If the shortfall results primarily from the economy, it is likely to be short-term, given the state's generally solid economic base; if, however, taxpayers have figured out how to take advantage of the new tax system, the problem "will be with us until the millennium," Cranwell said.
Whatever the cause, Gov. L. Douglas Wilder, who was in Michigan today, has said everything but a tax increase is being considered as a solution and has asked localities to draw up contingency plans for spending cuts.
Virginia's tax department is spending $187,000 this year on economic forecasting, on which the state's two-year budget is based.

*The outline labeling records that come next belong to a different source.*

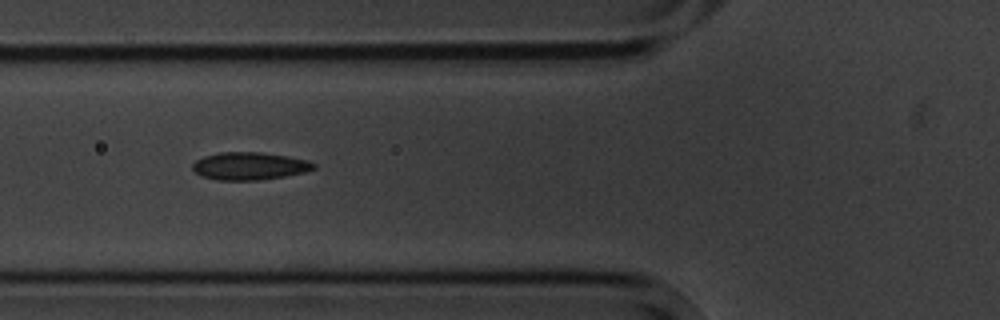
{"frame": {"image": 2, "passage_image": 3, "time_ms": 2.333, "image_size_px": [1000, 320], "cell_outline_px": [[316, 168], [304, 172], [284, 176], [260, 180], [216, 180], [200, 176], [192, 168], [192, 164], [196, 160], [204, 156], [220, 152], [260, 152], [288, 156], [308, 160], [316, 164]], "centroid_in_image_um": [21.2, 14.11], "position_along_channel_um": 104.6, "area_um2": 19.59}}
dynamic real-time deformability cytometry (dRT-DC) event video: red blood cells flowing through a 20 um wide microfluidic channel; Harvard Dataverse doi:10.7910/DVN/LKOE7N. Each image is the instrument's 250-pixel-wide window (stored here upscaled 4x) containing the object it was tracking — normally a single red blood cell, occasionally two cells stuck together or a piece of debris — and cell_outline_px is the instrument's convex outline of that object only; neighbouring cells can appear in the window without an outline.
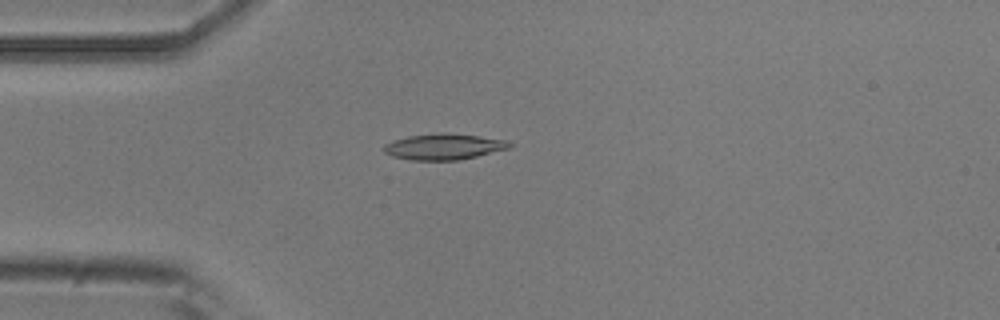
{"species": "common noctule bat (a hibernating species)", "species_latin": "Nyctalus noctula", "temperature_condition": "room temperature", "stored_images_in_passage": 52, "camera_frame_rate_fps": 3000, "um_per_image_px": 0.085, "animal": {"sex": "male", "body_mass_g": 20.5, "forearm_length_mm": 52.5}, "frame": {"image": 1, "passage_image": 13, "time_ms": 4.0, "image_size_px": [1000, 320], "cell_outline_px": [[512, 148], [460, 160], [412, 160], [392, 156], [384, 152], [384, 144], [408, 136], [444, 132], [480, 136], [508, 140], [512, 144]], "centroid_in_image_um": [37.78, 12.47], "position_along_channel_um": 47.2, "area_um2": 19.07}}
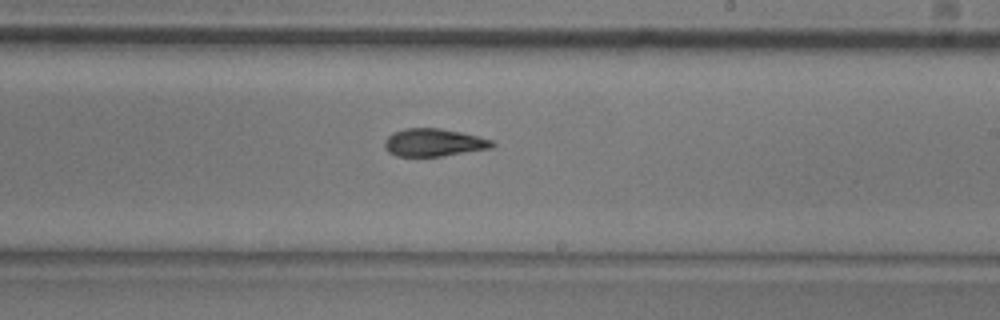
{"frame": {"image": 2, "passage_image": 30, "time_ms": 9.667, "image_size_px": [1000, 320], "cell_outline_px": [[496, 144], [492, 148], [440, 156], [396, 156], [388, 152], [384, 148], [384, 140], [392, 132], [404, 128], [440, 128], [480, 136], [492, 140]], "centroid_in_image_um": [36.85, 12.11], "position_along_channel_um": 252.2, "area_um2": 17.51}}
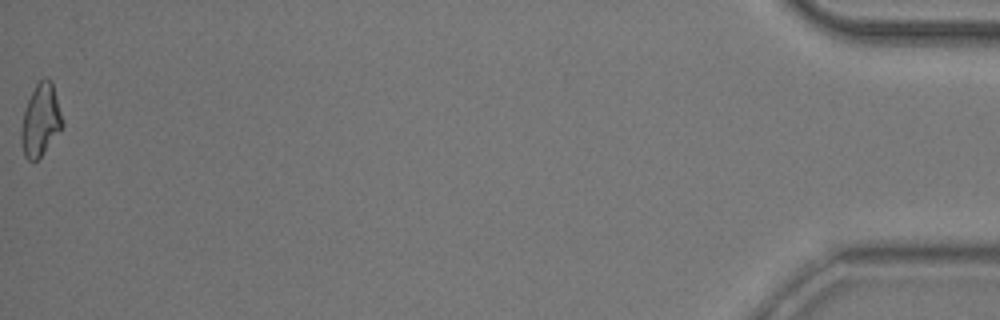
{"frame": {"image": 3, "passage_image": 52, "time_ms": 17.0, "image_size_px": [1000, 320], "cell_outline_px": [[64, 124], [40, 156], [36, 160], [28, 160], [24, 156], [20, 140], [20, 128], [24, 112], [28, 100], [36, 84], [44, 76], [48, 76], [52, 80]], "centroid_in_image_um": [3.43, 10.17], "position_along_channel_um": 431.8, "area_um2": 17.17}, "authors_computed_cell_mechanics": {"area_um2": 17.6001, "velocity_mm_per_s": 3.8318, "shape_relaxation_time_tau1_ms": 4.2671, "shape_relaxation_time_tau2_ms": 6.5867, "deformation_change_tau1": 0.1465, "deformation_change_tau2": 0.1538}}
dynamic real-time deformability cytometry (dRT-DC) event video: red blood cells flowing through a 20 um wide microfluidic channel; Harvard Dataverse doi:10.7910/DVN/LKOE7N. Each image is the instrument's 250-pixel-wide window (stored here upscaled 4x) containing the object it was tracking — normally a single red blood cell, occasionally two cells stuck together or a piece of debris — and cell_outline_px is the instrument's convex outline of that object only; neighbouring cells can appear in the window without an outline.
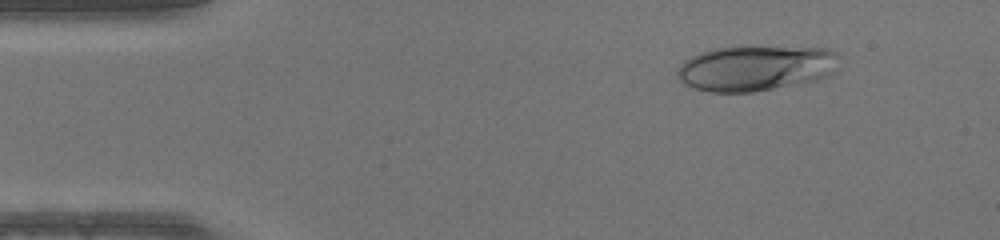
{"species": "human", "species_latin": "Homo sapiens", "temperature_condition": "warm", "stored_images_in_passage": 46, "camera_frame_rate_fps": 3000, "um_per_image_px": 0.085, "donor": {"sex": "male"}, "frame": {"image": 1, "passage_image": 5, "time_ms": 1.333, "image_size_px": [1000, 240], "cell_outline_px": [[840, 56], [832, 72], [828, 76], [816, 80], [800, 84], [752, 92], [708, 92], [692, 88], [684, 84], [676, 76], [676, 68], [684, 60], [692, 56], [716, 48], [740, 44], [748, 44], [832, 48], [840, 52]], "centroid_in_image_um": [64.26, 5.74], "position_along_channel_um": 20.7, "area_um2": 44.45}}
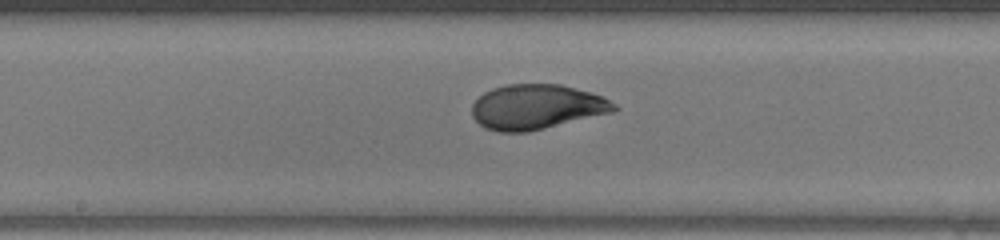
{"frame": {"image": 2, "passage_image": 23, "time_ms": 7.333, "image_size_px": [1000, 240], "cell_outline_px": [[620, 108], [612, 112], [528, 132], [500, 132], [484, 128], [472, 116], [472, 104], [484, 92], [492, 88], [504, 84], [560, 84], [592, 92], [616, 104]], "centroid_in_image_um": [45.59, 9.08], "position_along_channel_um": 202.6, "area_um2": 37.17}}
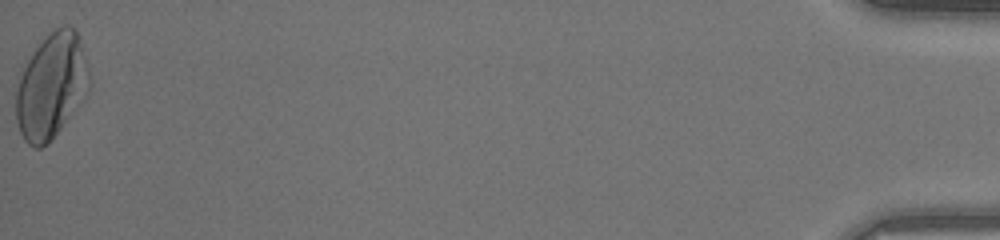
{"frame": {"image": 3, "passage_image": 46, "time_ms": 15.0, "image_size_px": [1000, 240], "cell_outline_px": [[92, 84], [88, 92], [48, 144], [40, 148], [36, 148], [28, 144], [24, 140], [20, 132], [16, 120], [16, 92], [20, 76], [32, 52], [48, 32], [64, 24], [68, 24], [76, 32], [88, 64], [92, 80]], "centroid_in_image_um": [4.38, 7.3], "position_along_channel_um": 430.8, "area_um2": 44.85}}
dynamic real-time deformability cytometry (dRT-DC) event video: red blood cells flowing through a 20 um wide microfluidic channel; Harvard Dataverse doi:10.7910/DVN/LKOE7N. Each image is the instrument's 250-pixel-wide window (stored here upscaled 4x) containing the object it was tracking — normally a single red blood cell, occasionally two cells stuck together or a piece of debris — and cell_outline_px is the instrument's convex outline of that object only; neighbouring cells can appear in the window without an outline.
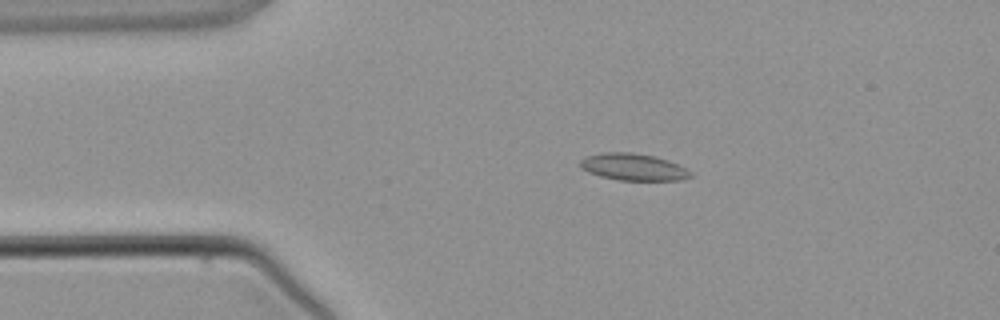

Gerald Godshaw of Wharton Econometric Forecasting Associates, which has a $39,200 contract to provide data and advice to the state, cited the popularity of home-equity loans as one example of a change in taxpayer behavior.
With the phaseout of interest deductions on many loans, Virginia, which ties its tax policy to the federal code, expected a revenue gain. Instead, Godshaw said, homeowners are using home-equity loans, on which the interest remains deductible, for such things as cars and debt consolidation.

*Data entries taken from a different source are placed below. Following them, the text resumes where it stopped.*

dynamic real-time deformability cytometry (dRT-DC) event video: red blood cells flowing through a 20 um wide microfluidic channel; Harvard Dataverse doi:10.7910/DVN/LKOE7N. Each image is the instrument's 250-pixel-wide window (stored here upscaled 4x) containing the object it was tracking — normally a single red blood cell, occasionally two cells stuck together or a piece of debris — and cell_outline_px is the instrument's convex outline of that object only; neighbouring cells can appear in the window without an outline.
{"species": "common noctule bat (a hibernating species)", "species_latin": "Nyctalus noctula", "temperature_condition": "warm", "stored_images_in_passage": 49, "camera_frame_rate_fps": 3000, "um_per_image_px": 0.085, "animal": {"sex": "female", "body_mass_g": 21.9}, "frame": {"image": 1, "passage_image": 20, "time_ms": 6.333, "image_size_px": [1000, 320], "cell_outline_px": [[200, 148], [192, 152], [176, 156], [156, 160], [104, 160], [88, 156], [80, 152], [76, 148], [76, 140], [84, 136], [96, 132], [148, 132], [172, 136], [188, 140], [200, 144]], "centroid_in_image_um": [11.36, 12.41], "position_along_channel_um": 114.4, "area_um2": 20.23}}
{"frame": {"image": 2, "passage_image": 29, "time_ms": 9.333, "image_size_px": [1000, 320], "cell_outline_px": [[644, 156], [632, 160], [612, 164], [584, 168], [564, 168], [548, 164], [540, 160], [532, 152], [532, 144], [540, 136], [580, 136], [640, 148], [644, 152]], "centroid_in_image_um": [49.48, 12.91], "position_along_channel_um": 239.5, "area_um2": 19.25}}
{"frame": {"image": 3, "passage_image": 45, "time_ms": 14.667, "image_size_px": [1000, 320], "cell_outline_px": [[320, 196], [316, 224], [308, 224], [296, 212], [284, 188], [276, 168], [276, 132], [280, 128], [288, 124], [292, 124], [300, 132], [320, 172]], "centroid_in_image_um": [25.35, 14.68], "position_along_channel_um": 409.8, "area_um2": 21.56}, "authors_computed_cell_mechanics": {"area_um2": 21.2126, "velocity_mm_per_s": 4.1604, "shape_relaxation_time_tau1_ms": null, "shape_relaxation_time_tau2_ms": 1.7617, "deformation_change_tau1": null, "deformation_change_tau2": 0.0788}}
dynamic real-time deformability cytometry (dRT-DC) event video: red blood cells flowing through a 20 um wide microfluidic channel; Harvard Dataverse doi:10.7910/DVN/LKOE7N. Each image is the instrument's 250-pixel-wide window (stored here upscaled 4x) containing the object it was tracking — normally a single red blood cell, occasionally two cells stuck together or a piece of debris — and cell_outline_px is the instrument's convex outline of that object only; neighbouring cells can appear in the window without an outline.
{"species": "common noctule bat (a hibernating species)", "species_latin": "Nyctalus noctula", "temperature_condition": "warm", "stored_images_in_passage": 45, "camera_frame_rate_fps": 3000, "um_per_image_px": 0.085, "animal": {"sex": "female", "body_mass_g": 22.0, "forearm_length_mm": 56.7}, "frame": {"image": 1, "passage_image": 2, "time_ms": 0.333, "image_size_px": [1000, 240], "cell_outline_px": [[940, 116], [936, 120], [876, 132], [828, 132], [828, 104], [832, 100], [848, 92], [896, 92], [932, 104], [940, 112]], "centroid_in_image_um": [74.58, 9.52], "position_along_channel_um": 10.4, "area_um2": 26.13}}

Also, Godshaw said, revenue from capital gains may not be matching expectations because home sales -- the principal source of that tax -- are being put off in anticipation of a reduction in federal capital gains taxes, as recommended by President Bush.

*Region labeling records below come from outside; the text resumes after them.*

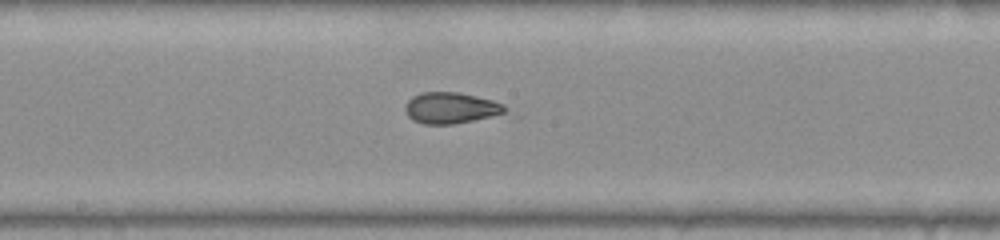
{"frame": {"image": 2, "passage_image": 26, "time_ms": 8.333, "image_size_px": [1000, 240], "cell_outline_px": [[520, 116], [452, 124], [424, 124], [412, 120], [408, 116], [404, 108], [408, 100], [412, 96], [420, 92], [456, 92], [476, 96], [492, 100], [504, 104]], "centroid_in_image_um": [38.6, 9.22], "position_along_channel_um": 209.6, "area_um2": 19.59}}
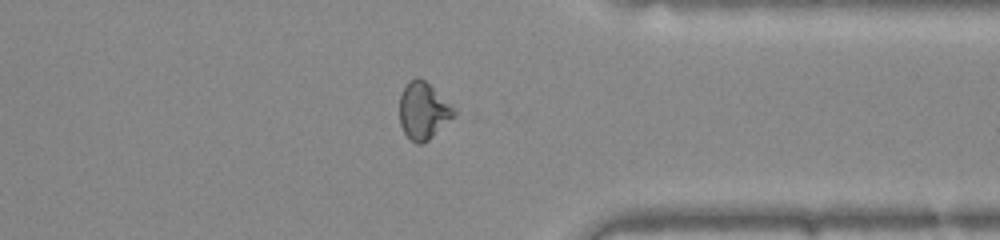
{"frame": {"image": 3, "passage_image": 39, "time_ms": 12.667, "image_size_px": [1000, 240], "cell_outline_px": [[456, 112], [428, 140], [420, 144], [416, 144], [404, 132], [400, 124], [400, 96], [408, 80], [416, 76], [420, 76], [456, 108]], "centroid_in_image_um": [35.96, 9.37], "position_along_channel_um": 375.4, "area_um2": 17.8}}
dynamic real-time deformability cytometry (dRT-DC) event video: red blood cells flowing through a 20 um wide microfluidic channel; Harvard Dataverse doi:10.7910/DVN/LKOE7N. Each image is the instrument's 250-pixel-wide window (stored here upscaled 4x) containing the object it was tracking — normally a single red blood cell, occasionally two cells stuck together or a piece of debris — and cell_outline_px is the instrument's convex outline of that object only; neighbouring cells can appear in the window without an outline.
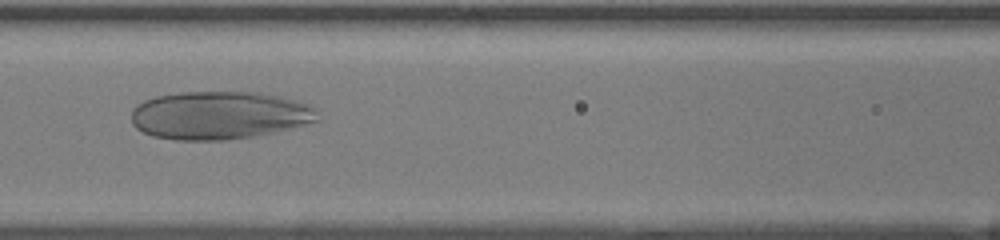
{"species": "human", "species_latin": "Homo sapiens", "temperature_condition": "room temperature", "stored_images_in_passage": 45, "camera_frame_rate_fps": 3000, "um_per_image_px": 0.085, "donor": {"sex": "female"}, "frame": {"image": 1, "passage_image": 19, "time_ms": 6.0, "image_size_px": [1000, 240], "cell_outline_px": [[320, 120], [272, 132], [252, 136], [224, 140], [176, 140], [152, 136], [136, 128], [132, 124], [132, 108], [136, 104], [144, 100], [156, 96], [180, 92], [260, 92], [280, 96], [296, 100], [308, 104], [316, 108]], "centroid_in_image_um": [18.62, 9.79], "position_along_channel_um": 148.0, "area_um2": 52.25}}
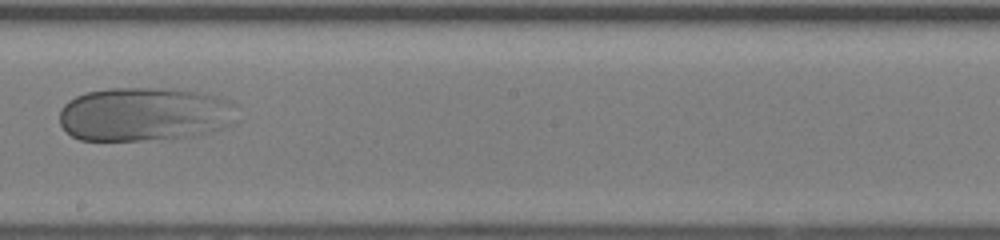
{"frame": {"image": 2, "passage_image": 25, "time_ms": 8.0, "image_size_px": [1000, 240], "cell_outline_px": [[240, 120], [236, 124], [212, 132], [192, 136], [140, 140], [80, 140], [72, 136], [60, 124], [60, 108], [68, 100], [76, 96], [88, 92], [108, 88], [164, 88], [196, 92], [216, 96], [232, 100], [236, 104]], "centroid_in_image_um": [12.37, 9.71], "position_along_channel_um": 235.8, "area_um2": 56.53}}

Del. Warren G. Stambaugh (D-Arlington) said "it's hard to believe that behavioral changes added up to $151 million" in last-minute reductions for fiscal 1990, which ended June 30.
Del. Robert E. Harris (R-Fairfax), a House Appropriations Committee member, agreed that the shortfall is "more than an aberration in taxpayer behavior." He said that in Northern Virginia, "employers are refusing to hire, homes are on the market for six months instead of 60 days and people are holding off on buying automobiles and other major purchases."
Looming on the horizon is the effect of the "peace dividend" on the state's economy. Because Virginia ranks high in the number and value of defense contracts and military installations, Godshaw said reductions in defense spending will "greatly impact" the state.
"Virginia has been lucky," Godshaw said, outpacing the rest of the country in growth since late 1982. In the coming years, he said, "it may be more like a normal state."
Del. David G. Brickley (D-Woodbridge) warned that "the party's over. The country is in a real slump." He blamed the federal government for "playing with funny money" for the last 10 years. "Now look at all the for-rent signs." The only sector of the economy that is booming, Brickley said, is bankruptcy.
Among the spectators who packed the House Appropriations Committee room today were several representatives of Northern Virginia counties, who expressed concern that a $60 million tax break for localities, approved by the General Assembly this year, will be rescinded to help balance the budget.
"It's very vulnerable," said Susan Mittereder, who lobbies here for Fairfax County.
Since Dec. 18, Virginia's budget forecast through fiscal 1992 has been reduced $818.4 million, with an additional $300,000 in cuts likely to be needed to bring the current two-year budget into balance.
Timmreck told legislators the state had to come up with $151.4 million in saving in the closing days of fiscal 1990 "so the checks wouldn't bounce." That revision followed earlier reductions, announced in December and February, totaling $248 million.
Tax collections for fiscal 1990 missed the mark by 2.65 percent, with receipts lagging in virtually every major category. Corporation taxes were off the estimate by $20.8 million; individual withholding was off $23.1 million; estimated and final tax payments by individuals were off by $81.9 million; and refunds were $50.1 million more than expected.